Basil Moore was aware of this and in his book *Shaking The Invisible Hand*, he wrote:

The belief that aggregate saving is the sum of volitional saving decisions by individual economic units is

simply a spectacular macroeconomic illustration of the “fallacy of composition.”This fallacy has been reinforced by the unfortunate use of the colloquial verb “to save,” with its very powerful transitive volitional connotations, for an economic term which is merely an intransitive accounting definition: “income not consumed.” As economists know, it is a “fallacy of composition” that what is true for the part is necessarily also true for the whole. Total “saving” is the sum of total saving undertaken by individual “savers.” But since saving is the accounting record of investment it cannot be the sum of volitional individual saving decisions. Aggregate saving is not the sum of individual savers volitional decisions to save. It follows that in all monetary economies most “saving” is “non-volitional.”[emphasis: mine]

Ideally (i.e., realistically) Keen’s model should sit inside a model with the government and the government would end up running surpluses. Non-volitonally 🙂 S = I would be maintained and so would Y_{E }= Y_{I }

**Some Higher Mathematics: The Dirac Delta Function**

Keen and Grasselli claim that confusions around economists being not able to see things in continuous time is the source of errors by them and that the reason is that debt injections are sudden.

Now, in calculus, there is a thing called the Dirac Delta Function.

[Paul Dirac didn’t get the media attention that Einstein got but he was surely his equivalent. The Delta function is just a small contribution when compared to what he did elsewhere. He was Feynman’s hero.]

The delta function δ(x) is zero at all points except 0 where it is infinite. But the integral of δ(x) from over the range of real numbers is 1. That is difficult to digest initially when first tries to learn it.

A debt injection is a step function jump in debt. The delta function has a curious property that it is the derivative of the step function.

So income flows can be represented as sum of delta functions which different coefficients at different points in time.

So Keen’s chart (Figure 13) in his paper should have income represented as delta function spikes.

To get the flow over a period, one has to integrate and this will result in the income over the period to be the sum of the coefficients of these delta functions.

So whether in discrete formulation or continuous time formulation, Y_{E }= Y_{I }for the whole economy and the reason is not hard to guess because dD/dt cancels out with dA/dt since assets and liabilities are created equally.

For an individual sector it is true that Y_{E }= Y_{I } + dD/dt – nobody disagrees with that but to be more accurate the right hand side should include minus dA/dt.

Also, a continuous time formulation is just taking infinitesimal intervals and then treating infinite of them together.

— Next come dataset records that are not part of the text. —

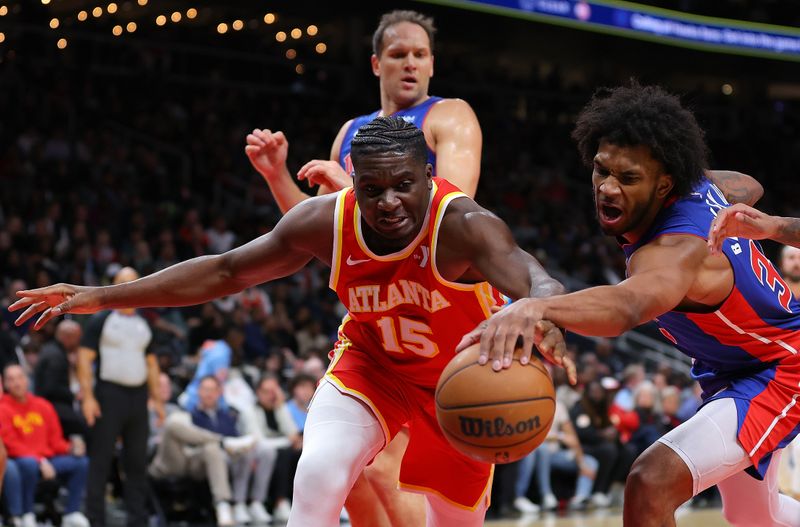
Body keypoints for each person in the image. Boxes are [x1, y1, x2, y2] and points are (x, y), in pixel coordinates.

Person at [10, 116, 571, 527]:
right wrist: (103, 295)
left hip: (461, 381)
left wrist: (538, 306)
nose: (389, 202)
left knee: (453, 522)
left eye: (404, 184)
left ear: (428, 175)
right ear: (355, 182)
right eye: (372, 189)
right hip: (372, 367)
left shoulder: (466, 224)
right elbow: (226, 270)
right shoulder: (326, 220)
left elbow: (533, 275)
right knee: (320, 471)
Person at [460, 83, 800, 526]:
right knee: (755, 516)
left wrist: (536, 307)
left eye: (628, 178)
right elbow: (749, 185)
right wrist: (764, 221)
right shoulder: (699, 185)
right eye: (602, 170)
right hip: (738, 369)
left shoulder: (676, 248)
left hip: (779, 370)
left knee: (650, 483)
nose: (608, 188)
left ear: (665, 185)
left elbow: (627, 306)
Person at [245, 11, 484, 524]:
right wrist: (277, 176)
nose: (410, 64)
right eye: (399, 54)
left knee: (393, 478)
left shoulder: (450, 116)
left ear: (433, 65)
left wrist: (350, 188)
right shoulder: (351, 134)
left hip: (448, 318)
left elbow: (453, 211)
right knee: (352, 476)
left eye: (420, 55)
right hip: (381, 323)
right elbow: (317, 235)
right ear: (377, 63)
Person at [76, 266, 163, 527]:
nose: (128, 286)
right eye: (122, 282)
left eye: (133, 282)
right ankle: (95, 520)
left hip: (138, 398)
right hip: (108, 394)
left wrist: (158, 400)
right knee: (101, 459)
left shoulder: (144, 323)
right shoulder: (101, 319)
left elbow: (151, 364)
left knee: (136, 462)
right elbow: (83, 359)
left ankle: (137, 520)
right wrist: (88, 397)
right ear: (114, 286)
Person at [0, 364, 90, 527]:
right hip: (22, 460)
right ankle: (27, 514)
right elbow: (9, 445)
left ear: (27, 380)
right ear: (5, 385)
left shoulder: (43, 405)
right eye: (11, 379)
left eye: (20, 377)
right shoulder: (3, 408)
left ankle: (72, 512)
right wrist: (40, 460)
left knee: (81, 462)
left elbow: (55, 440)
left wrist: (70, 447)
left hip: (47, 459)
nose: (17, 383)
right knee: (29, 464)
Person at [238, 374, 302, 523]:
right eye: (266, 391)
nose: (271, 395)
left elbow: (292, 432)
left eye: (274, 391)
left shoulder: (279, 409)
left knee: (298, 453)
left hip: (277, 454)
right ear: (258, 392)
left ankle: (290, 501)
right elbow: (259, 442)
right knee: (283, 452)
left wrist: (280, 406)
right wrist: (288, 440)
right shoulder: (249, 411)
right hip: (255, 454)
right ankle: (274, 502)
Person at [34, 319, 87, 441]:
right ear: (67, 337)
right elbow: (50, 388)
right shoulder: (55, 357)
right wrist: (74, 395)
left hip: (53, 404)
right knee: (87, 426)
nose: (79, 342)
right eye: (77, 338)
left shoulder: (53, 350)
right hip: (51, 407)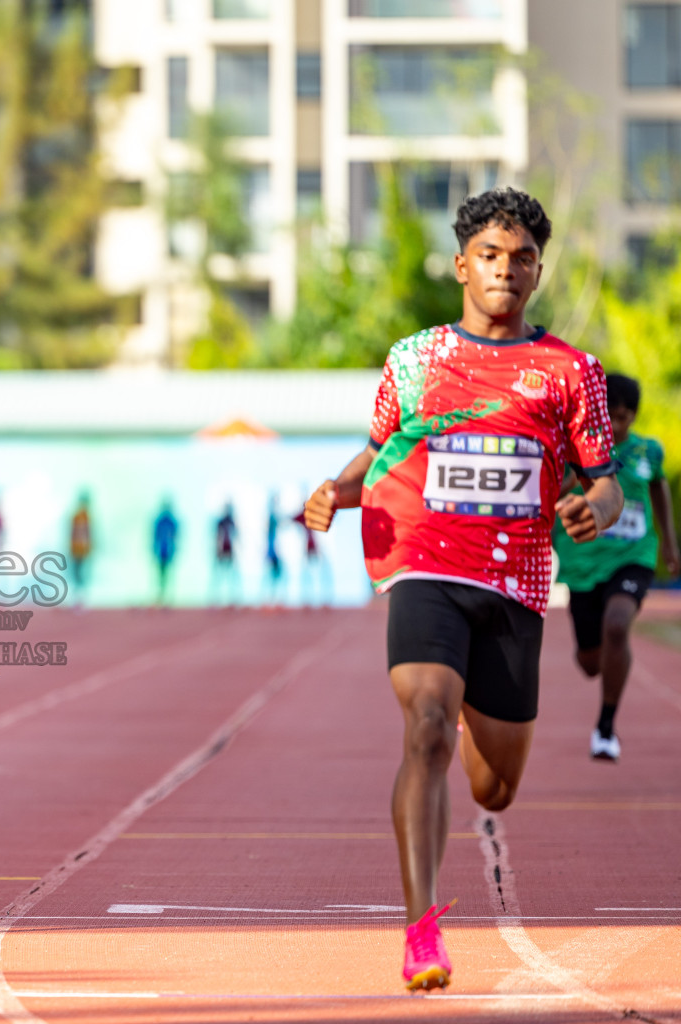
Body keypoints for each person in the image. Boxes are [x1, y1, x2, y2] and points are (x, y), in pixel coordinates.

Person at [303, 188, 621, 992]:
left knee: (494, 786)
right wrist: (336, 493)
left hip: (515, 586)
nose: (505, 270)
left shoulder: (571, 373)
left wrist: (592, 507)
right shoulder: (414, 360)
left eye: (521, 259)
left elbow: (605, 481)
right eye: (490, 255)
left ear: (538, 273)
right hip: (424, 566)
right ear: (461, 266)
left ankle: (478, 727)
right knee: (426, 729)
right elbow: (378, 451)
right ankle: (421, 932)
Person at [553, 373, 680, 762]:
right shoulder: (574, 451)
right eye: (610, 415)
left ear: (633, 415)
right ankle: (602, 660)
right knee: (591, 662)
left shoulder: (648, 452)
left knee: (617, 624)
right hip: (582, 562)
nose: (618, 424)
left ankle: (606, 727)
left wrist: (670, 545)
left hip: (634, 557)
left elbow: (659, 489)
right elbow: (549, 494)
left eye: (624, 416)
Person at [210, 503, 239, 606]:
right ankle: (215, 599)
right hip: (221, 550)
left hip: (229, 550)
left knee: (232, 575)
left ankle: (232, 599)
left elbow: (236, 536)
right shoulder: (221, 522)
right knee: (218, 575)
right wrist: (217, 549)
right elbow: (217, 536)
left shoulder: (232, 522)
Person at [152, 500, 178, 605]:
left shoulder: (171, 522)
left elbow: (175, 536)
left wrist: (174, 549)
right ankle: (160, 596)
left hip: (168, 551)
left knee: (168, 574)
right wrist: (154, 550)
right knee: (160, 575)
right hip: (161, 551)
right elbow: (155, 537)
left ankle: (168, 597)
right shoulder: (160, 521)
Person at [68, 494, 92, 604]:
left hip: (83, 550)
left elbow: (89, 534)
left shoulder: (87, 517)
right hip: (76, 550)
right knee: (76, 574)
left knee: (81, 574)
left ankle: (80, 598)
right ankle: (77, 598)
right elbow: (73, 533)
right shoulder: (77, 516)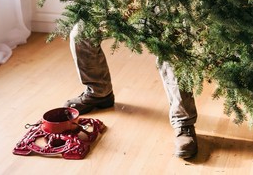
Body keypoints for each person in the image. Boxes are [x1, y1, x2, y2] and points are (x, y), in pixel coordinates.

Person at [64, 22, 198, 159]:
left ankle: (184, 123)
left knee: (172, 46)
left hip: (162, 14)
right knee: (81, 33)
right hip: (123, 10)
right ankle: (99, 92)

It makes no sense to say income before debt injection was $100 for real world transactions in a *continuous time formulation*. It is actually zero just before a debt injection because all income/expenditure flows are “spikey”.

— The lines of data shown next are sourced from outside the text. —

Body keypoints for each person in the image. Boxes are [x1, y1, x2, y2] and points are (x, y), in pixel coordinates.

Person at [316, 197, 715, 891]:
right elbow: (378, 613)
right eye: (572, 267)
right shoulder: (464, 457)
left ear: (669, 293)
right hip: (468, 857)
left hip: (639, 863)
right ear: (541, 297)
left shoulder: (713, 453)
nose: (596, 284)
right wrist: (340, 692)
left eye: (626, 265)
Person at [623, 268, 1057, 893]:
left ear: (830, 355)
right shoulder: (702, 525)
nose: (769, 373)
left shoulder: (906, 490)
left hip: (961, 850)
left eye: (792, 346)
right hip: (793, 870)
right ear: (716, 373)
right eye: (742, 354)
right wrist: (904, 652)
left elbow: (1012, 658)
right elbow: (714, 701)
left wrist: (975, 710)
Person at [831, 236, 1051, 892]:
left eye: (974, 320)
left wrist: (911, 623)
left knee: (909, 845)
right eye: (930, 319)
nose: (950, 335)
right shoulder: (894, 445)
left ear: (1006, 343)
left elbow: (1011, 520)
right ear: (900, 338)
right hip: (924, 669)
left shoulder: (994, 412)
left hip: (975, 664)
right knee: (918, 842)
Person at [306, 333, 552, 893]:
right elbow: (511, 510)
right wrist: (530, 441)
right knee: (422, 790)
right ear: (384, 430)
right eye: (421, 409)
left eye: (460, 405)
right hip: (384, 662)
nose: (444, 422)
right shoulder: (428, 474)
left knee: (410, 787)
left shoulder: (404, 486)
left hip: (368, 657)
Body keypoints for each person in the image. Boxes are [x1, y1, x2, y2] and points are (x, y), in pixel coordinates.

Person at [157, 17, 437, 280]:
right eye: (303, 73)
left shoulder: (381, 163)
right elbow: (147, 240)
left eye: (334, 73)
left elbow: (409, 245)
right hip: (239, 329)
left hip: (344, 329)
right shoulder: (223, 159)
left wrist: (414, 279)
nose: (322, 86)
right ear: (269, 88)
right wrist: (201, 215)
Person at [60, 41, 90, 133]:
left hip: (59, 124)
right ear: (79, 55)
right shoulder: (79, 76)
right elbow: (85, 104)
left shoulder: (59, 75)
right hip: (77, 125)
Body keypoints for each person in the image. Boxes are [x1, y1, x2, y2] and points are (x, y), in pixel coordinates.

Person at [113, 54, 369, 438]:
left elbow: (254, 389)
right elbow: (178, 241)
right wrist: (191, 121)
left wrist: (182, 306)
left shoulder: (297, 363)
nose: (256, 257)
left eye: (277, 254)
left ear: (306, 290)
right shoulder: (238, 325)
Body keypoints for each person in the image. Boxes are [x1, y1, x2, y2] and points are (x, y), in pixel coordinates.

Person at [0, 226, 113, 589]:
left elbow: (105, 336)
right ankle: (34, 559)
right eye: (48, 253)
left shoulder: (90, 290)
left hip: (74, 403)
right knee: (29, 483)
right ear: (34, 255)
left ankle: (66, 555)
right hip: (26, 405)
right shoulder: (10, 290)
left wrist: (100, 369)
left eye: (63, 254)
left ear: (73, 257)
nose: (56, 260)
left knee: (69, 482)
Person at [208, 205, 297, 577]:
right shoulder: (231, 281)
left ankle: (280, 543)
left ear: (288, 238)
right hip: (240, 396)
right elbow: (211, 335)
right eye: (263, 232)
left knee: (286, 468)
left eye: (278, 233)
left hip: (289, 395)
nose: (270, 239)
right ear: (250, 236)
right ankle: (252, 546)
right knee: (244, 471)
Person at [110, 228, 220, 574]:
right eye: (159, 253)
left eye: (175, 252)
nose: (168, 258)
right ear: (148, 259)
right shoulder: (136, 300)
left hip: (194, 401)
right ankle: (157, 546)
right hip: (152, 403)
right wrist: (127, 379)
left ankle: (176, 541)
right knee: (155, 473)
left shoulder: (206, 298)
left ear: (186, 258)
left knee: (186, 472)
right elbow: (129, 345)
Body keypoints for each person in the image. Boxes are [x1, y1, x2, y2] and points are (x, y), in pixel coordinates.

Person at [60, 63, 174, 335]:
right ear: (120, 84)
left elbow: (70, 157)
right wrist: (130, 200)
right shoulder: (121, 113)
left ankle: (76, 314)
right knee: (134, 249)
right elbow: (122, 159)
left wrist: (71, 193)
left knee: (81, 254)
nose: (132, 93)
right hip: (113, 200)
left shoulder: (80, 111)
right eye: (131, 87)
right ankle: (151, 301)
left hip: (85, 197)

Just after the debt injection it is zero again because nobody spends the instant a loan is given. The debt injection increases assets and liabilities by the amount of the loan if the borrowing is from a bank.

So after the loan is given at the next infinitesimal, change in debt is zero and income/expenditure is also zero.

Then income/expenditure flow spikes at the moment the transaction happens – like a delta function.

But that is income for someone and for an economy as a whole Income = Expenditure.

Anyway, nothing of the analysis justifies the definition of “aggregate demand” (now renamed by Keen to “effective demand”).